• _Required action_:
The result should be the full listing copied exactly, with no pictures in it.

::::::::::

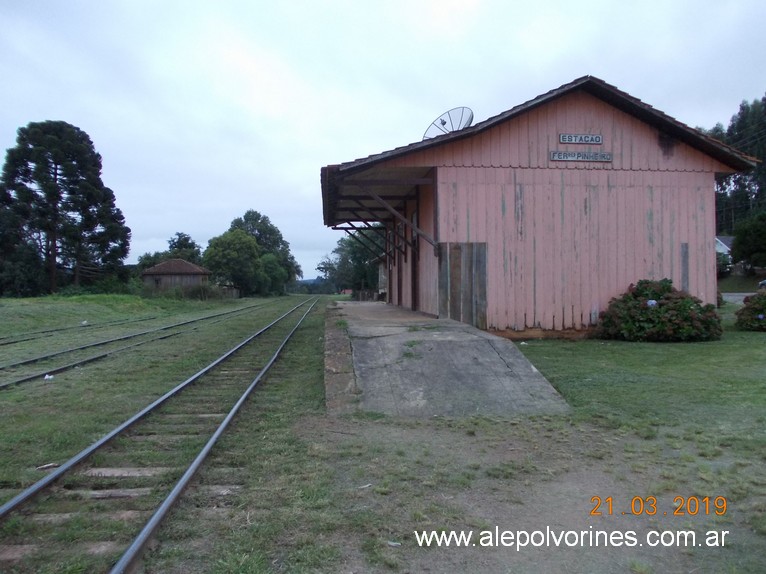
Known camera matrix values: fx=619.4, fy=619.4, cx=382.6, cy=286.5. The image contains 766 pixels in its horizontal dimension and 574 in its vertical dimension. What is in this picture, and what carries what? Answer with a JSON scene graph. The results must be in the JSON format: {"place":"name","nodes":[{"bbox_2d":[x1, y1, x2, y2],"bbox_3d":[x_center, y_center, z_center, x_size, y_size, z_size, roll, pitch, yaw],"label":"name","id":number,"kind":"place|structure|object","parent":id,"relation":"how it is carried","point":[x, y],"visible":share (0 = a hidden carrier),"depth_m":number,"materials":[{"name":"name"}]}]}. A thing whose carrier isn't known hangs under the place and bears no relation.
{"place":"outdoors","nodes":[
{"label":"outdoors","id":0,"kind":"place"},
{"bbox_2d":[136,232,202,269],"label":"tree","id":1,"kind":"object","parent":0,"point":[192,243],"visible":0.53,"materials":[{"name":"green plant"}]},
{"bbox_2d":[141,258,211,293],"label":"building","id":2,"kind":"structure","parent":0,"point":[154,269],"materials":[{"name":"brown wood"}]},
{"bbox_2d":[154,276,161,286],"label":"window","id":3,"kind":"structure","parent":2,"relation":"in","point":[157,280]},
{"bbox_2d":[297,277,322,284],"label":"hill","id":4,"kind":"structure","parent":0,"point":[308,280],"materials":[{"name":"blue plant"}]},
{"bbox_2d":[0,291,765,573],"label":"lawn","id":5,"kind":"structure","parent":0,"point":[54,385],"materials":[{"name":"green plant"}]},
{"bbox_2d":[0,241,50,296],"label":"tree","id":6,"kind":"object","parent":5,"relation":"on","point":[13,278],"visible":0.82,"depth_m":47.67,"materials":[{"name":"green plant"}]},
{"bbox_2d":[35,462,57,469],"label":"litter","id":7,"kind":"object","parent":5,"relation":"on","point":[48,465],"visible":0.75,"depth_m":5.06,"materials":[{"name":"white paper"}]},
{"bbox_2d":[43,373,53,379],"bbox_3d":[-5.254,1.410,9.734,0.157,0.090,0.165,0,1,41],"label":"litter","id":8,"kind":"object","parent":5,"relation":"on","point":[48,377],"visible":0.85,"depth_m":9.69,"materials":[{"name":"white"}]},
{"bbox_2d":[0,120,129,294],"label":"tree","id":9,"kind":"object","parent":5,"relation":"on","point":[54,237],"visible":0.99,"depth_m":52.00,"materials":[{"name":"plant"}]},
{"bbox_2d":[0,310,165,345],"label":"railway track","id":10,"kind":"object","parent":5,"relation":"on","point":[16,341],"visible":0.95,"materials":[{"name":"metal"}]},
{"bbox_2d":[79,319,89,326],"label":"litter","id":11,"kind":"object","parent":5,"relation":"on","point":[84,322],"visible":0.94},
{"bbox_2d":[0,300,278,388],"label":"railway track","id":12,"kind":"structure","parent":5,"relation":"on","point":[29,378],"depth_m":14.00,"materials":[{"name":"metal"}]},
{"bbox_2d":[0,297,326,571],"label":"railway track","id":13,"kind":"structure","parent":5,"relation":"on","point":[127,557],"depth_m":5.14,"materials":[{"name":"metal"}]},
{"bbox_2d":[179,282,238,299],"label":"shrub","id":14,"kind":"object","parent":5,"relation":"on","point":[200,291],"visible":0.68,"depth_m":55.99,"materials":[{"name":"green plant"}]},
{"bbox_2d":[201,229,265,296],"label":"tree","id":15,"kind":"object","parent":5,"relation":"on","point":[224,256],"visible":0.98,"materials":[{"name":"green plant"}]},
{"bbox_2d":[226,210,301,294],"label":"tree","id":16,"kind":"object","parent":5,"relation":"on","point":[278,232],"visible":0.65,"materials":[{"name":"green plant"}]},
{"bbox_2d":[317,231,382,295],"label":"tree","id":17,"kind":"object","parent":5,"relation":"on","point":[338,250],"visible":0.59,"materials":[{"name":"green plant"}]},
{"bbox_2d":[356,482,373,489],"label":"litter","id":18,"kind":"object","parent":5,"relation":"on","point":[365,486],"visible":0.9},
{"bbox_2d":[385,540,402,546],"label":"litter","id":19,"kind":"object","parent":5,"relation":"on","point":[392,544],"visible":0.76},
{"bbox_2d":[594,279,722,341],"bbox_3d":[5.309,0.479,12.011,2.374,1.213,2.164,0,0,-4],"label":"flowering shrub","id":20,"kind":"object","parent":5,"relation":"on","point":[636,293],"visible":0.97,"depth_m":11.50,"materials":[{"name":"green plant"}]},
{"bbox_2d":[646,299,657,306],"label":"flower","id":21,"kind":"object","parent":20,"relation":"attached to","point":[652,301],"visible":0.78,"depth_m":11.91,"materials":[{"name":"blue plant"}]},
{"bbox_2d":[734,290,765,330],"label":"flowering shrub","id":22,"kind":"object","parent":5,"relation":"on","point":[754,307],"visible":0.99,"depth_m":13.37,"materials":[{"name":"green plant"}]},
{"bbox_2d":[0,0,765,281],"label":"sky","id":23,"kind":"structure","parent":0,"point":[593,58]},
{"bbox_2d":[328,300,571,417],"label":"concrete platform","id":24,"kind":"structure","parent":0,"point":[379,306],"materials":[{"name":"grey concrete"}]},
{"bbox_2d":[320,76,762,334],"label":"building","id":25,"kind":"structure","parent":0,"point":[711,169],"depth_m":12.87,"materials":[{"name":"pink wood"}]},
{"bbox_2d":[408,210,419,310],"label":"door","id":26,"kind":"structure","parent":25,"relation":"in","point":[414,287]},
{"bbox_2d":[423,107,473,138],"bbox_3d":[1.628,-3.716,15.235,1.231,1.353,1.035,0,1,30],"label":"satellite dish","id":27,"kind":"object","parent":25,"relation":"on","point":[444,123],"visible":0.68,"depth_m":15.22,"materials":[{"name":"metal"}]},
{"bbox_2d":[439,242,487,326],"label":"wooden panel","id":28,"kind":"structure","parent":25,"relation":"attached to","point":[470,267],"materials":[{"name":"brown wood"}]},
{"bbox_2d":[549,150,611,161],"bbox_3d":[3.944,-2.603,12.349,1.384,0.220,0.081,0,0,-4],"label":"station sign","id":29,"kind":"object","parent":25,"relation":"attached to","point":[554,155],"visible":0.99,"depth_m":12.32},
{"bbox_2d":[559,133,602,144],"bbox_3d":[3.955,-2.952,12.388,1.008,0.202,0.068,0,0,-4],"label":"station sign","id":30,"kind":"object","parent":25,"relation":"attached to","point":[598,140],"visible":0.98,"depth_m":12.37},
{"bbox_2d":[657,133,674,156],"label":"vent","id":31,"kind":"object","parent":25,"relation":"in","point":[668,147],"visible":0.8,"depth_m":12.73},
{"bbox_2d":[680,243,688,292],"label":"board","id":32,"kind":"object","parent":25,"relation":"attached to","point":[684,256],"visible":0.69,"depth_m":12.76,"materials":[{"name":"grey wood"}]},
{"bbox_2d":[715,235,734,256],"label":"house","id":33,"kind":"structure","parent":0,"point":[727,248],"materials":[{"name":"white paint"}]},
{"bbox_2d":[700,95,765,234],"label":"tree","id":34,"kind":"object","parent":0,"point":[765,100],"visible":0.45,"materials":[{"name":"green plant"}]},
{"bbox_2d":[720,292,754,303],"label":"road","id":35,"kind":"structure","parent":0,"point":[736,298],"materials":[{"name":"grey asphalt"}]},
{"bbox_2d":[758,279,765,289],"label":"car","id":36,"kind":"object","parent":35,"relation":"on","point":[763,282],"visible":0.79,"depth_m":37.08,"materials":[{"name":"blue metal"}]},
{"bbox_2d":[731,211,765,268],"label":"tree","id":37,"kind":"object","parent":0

::::::::::

• _Written answer_:
Known camera matrix values: fx=619.4, fy=619.4, cx=382.6, cy=286.5. The image contains 766 pixels in its horizontal dimension and 574 in its vertical dimension. What is in this picture, and what carries what? Answer with a JSON scene graph. The results must be in the JSON format: {"place":"name","nodes":[{"bbox_2d":[x1, y1, x2, y2],"bbox_3d":[x_center, y_center, z_center, x_size, y_size, z_size, roll, pitch, yaw],"label":"name","id":number,"kind":"place|structure|object","parent":id,"relation":"how it is carried","point":[x, y],"visible":share (0 = a hidden carrier),"depth_m":number,"materials":[{"name":"name"}]}]}. A thing whose carrier isn't known hangs under the place and bears no relation.
{"place":"outdoors","nodes":[
{"label":"outdoors","id":0,"kind":"place"},
{"bbox_2d":[136,232,202,269],"label":"tree","id":1,"kind":"object","parent":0,"point":[192,243],"visible":0.53,"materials":[{"name":"green plant"}]},
{"bbox_2d":[141,258,211,293],"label":"building","id":2,"kind":"structure","parent":0,"point":[154,269],"materials":[{"name":"brown wood"}]},
{"bbox_2d":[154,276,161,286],"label":"window","id":3,"kind":"structure","parent":2,"relation":"in","point":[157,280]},
{"bbox_2d":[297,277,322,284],"label":"hill","id":4,"kind":"structure","parent":0,"point":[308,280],"materials":[{"name":"blue plant"}]},
{"bbox_2d":[0,291,765,573],"label":"lawn","id":5,"kind":"structure","parent":0,"point":[54,385],"materials":[{"name":"green plant"}]},
{"bbox_2d":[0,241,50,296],"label":"tree","id":6,"kind":"object","parent":5,"relation":"on","point":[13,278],"visible":0.82,"depth_m":47.67,"materials":[{"name":"green plant"}]},
{"bbox_2d":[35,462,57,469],"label":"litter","id":7,"kind":"object","parent":5,"relation":"on","point":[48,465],"visible":0.75,"depth_m":5.06,"materials":[{"name":"white paper"}]},
{"bbox_2d":[43,373,53,379],"bbox_3d":[-5.254,1.410,9.734,0.157,0.090,0.165,0,1,41],"label":"litter","id":8,"kind":"object","parent":5,"relation":"on","point":[48,377],"visible":0.85,"depth_m":9.69,"materials":[{"name":"white"}]},
{"bbox_2d":[0,120,129,294],"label":"tree","id":9,"kind":"object","parent":5,"relation":"on","point":[54,237],"visible":0.99,"depth_m":52.00,"materials":[{"name":"plant"}]},
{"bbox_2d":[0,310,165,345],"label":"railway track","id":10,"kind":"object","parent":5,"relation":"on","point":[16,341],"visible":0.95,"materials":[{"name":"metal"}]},
{"bbox_2d":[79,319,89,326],"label":"litter","id":11,"kind":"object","parent":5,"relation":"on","point":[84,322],"visible":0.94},
{"bbox_2d":[0,300,278,388],"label":"railway track","id":12,"kind":"structure","parent":5,"relation":"on","point":[29,378],"depth_m":14.00,"materials":[{"name":"metal"}]},
{"bbox_2d":[0,297,326,571],"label":"railway track","id":13,"kind":"structure","parent":5,"relation":"on","point":[127,557],"depth_m":5.14,"materials":[{"name":"metal"}]},
{"bbox_2d":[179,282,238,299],"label":"shrub","id":14,"kind":"object","parent":5,"relation":"on","point":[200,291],"visible":0.68,"depth_m":55.99,"materials":[{"name":"green plant"}]},
{"bbox_2d":[201,229,265,296],"label":"tree","id":15,"kind":"object","parent":5,"relation":"on","point":[224,256],"visible":0.98,"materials":[{"name":"green plant"}]},
{"bbox_2d":[226,210,301,294],"label":"tree","id":16,"kind":"object","parent":5,"relation":"on","point":[278,232],"visible":0.65,"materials":[{"name":"green plant"}]},
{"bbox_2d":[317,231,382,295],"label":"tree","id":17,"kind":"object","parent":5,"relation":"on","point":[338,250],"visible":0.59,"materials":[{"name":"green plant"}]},
{"bbox_2d":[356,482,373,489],"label":"litter","id":18,"kind":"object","parent":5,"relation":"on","point":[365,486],"visible":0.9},
{"bbox_2d":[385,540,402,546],"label":"litter","id":19,"kind":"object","parent":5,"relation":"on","point":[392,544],"visible":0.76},
{"bbox_2d":[594,279,722,341],"bbox_3d":[5.309,0.479,12.011,2.374,1.213,2.164,0,0,-4],"label":"flowering shrub","id":20,"kind":"object","parent":5,"relation":"on","point":[636,293],"visible":0.97,"depth_m":11.50,"materials":[{"name":"green plant"}]},
{"bbox_2d":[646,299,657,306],"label":"flower","id":21,"kind":"object","parent":20,"relation":"attached to","point":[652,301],"visible":0.78,"depth_m":11.91,"materials":[{"name":"blue plant"}]},
{"bbox_2d":[734,290,765,330],"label":"flowering shrub","id":22,"kind":"object","parent":5,"relation":"on","point":[754,307],"visible":0.99,"depth_m":13.37,"materials":[{"name":"green plant"}]},
{"bbox_2d":[0,0,765,281],"label":"sky","id":23,"kind":"structure","parent":0,"point":[593,58]},
{"bbox_2d":[328,300,571,417],"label":"concrete platform","id":24,"kind":"structure","parent":0,"point":[379,306],"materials":[{"name":"grey concrete"}]},
{"bbox_2d":[320,76,762,334],"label":"building","id":25,"kind":"structure","parent":0,"point":[711,169],"depth_m":12.87,"materials":[{"name":"pink wood"}]},
{"bbox_2d":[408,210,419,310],"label":"door","id":26,"kind":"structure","parent":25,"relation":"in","point":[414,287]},
{"bbox_2d":[423,107,473,138],"bbox_3d":[1.628,-3.716,15.235,1.231,1.353,1.035,0,1,30],"label":"satellite dish","id":27,"kind":"object","parent":25,"relation":"on","point":[444,123],"visible":0.68,"depth_m":15.22,"materials":[{"name":"metal"}]},
{"bbox_2d":[439,242,487,326],"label":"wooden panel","id":28,"kind":"structure","parent":25,"relation":"attached to","point":[470,267],"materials":[{"name":"brown wood"}]},
{"bbox_2d":[549,150,611,161],"bbox_3d":[3.944,-2.603,12.349,1.384,0.220,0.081,0,0,-4],"label":"station sign","id":29,"kind":"object","parent":25,"relation":"attached to","point":[554,155],"visible":0.99,"depth_m":12.32},
{"bbox_2d":[559,133,602,144],"bbox_3d":[3.955,-2.952,12.388,1.008,0.202,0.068,0,0,-4],"label":"station sign","id":30,"kind":"object","parent":25,"relation":"attached to","point":[598,140],"visible":0.98,"depth_m":12.37},
{"bbox_2d":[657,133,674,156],"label":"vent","id":31,"kind":"object","parent":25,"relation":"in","point":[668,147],"visible":0.8,"depth_m":12.73},
{"bbox_2d":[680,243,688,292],"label":"board","id":32,"kind":"object","parent":25,"relation":"attached to","point":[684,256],"visible":0.69,"depth_m":12.76,"materials":[{"name":"grey wood"}]},
{"bbox_2d":[715,235,734,256],"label":"house","id":33,"kind":"structure","parent":0,"point":[727,248],"materials":[{"name":"white paint"}]},
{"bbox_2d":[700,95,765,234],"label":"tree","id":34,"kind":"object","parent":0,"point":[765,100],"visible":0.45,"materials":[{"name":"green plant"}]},
{"bbox_2d":[720,292,754,303],"label":"road","id":35,"kind":"structure","parent":0,"point":[736,298],"materials":[{"name":"grey asphalt"}]},
{"bbox_2d":[758,279,765,289],"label":"car","id":36,"kind":"object","parent":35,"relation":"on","point":[763,282],"visible":0.79,"depth_m":37.08,"materials":[{"name":"blue metal"}]},
{"bbox_2d":[731,211,765,268],"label":"tree","id":37,"kind":"object","parent":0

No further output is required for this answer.